"Мы теряем почву под ногами окончательно и, может быть, навсегда". Омский дневник Татьяны Машинской (1917–1920)

Бронепоезд "Единая Россия", 1919 год

"Братоубийственная война – какие проблемы она разрешает? Не несет ли еще более сложные отношения. Не запутывает ли их в тесный, неразрешимый узел? Зачем все эти жертвы и почему брат встает на брата, души русских и православных людей захлестнула ненависть, перейдена черта дозволенная, забыта заповедь "не убей". Ведь не убивать, а лечить еще не зарубцевавшиеся раны от Мировой войны необходимо, "лечить душевные раны". Пора нам, русским, найти общий язык и действовать не орудием, а словом – остановитесь, ведь все мы люди и все ищем правду. А ведь правда и мораль одна на всех: как красных, так и белых".

Чтобы не пропускать главные материалы Сибирь.Реалии, подпишитесь на наш YouTube, инстаграм и телеграм

Это цитата из дневника Тани Машинской. 1918 год. В стране идет гражданская война. Ей 16 лет. Она живет в сибирском городе Омске и в своем дневнике записывает то, что кажется ей важным.

"Смешные взрослые! Они воображают, что мы, дети и подростки, ничего не замечаем, что происходит кругом!" – пишет Таня.

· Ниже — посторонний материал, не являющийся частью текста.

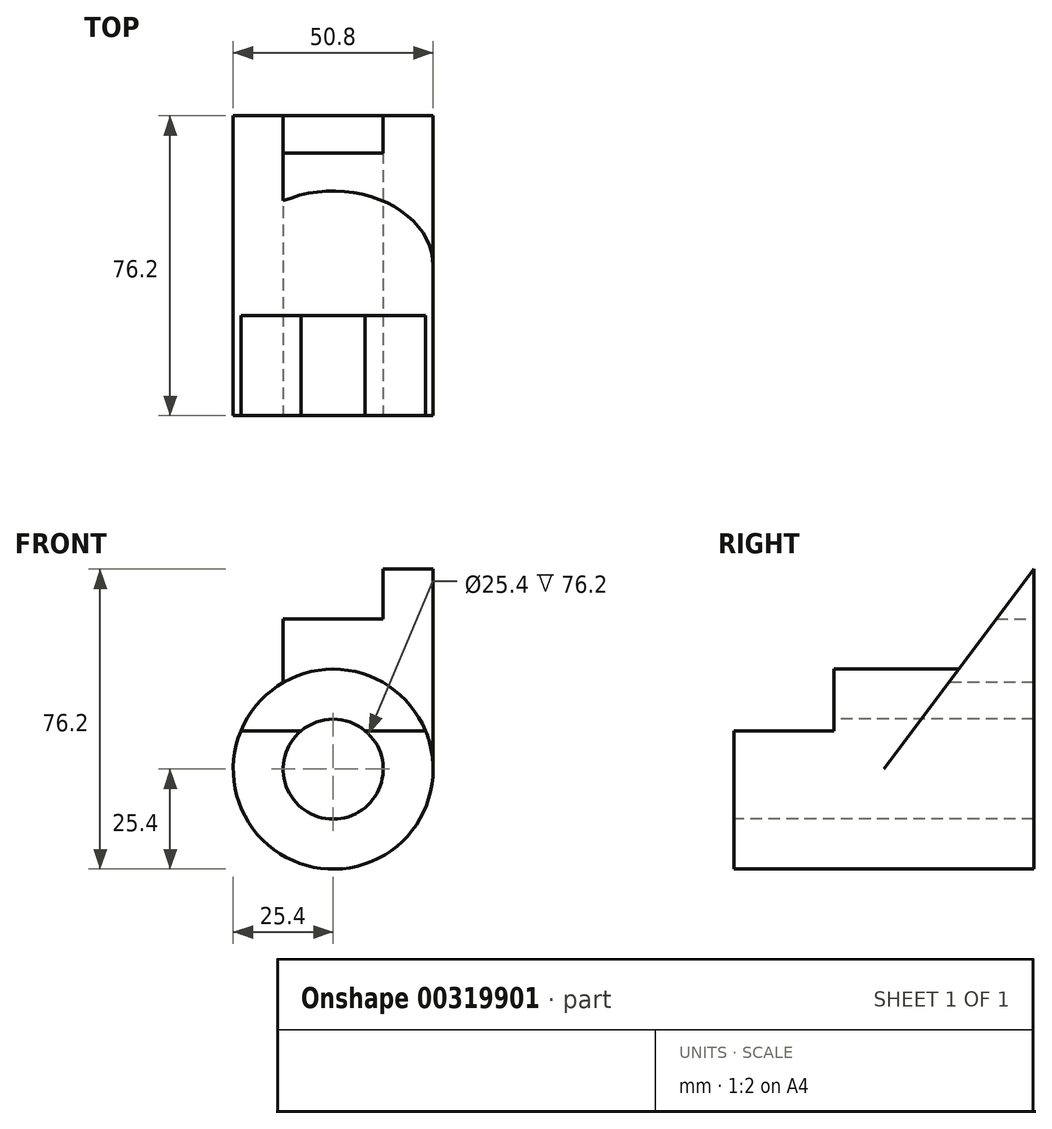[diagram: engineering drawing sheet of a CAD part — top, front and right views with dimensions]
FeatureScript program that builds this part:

Татьяна Машинская, Омск, 1919 год

Но, конечно, волнуют ее далеко не только происходящие в стране драматические перемены, а прежде всего то, что и должно волновать девушку: взаимоотношения с друзьями, учеба, праздники, быт семьи. Обо всем этом она в деталях пишет в своем дневнике:

"Свобода мне, в общем, совсем не нужна. Дышится в нашем доме легко, и другой мир, вне наших стен, мне представляется чужим и неинтересным".

Таня – дочь омского купца первой гильдии Николая Николаевича Машинского, входившего в тройку крупнейших предпринимателей Омска. Он торговал кожевенным товаром, манфактурой, галантереей. Во время Первой мировой войны занялся еще и промышленной деятельностью, основал Общество кожевенного производства, выполнял заказы для армии.

Его жена Елена Константиновна, мама Тани, занималась семьей и бытом, состояла действительным членом Омского общества вспомоществования нуждающимся ученицам. Николай Николаевич Машинский также был заметным в городе общественным деятелем, членом Омского уездного комитета попечительства о народной трезвости, входил в омский отдел Московского общества сельского хозяйства, в совет старшин Омского общественного собрания, а также в попечительский совет 3-й женской гимназии.

У Тани было шестеро братьев и две сестры.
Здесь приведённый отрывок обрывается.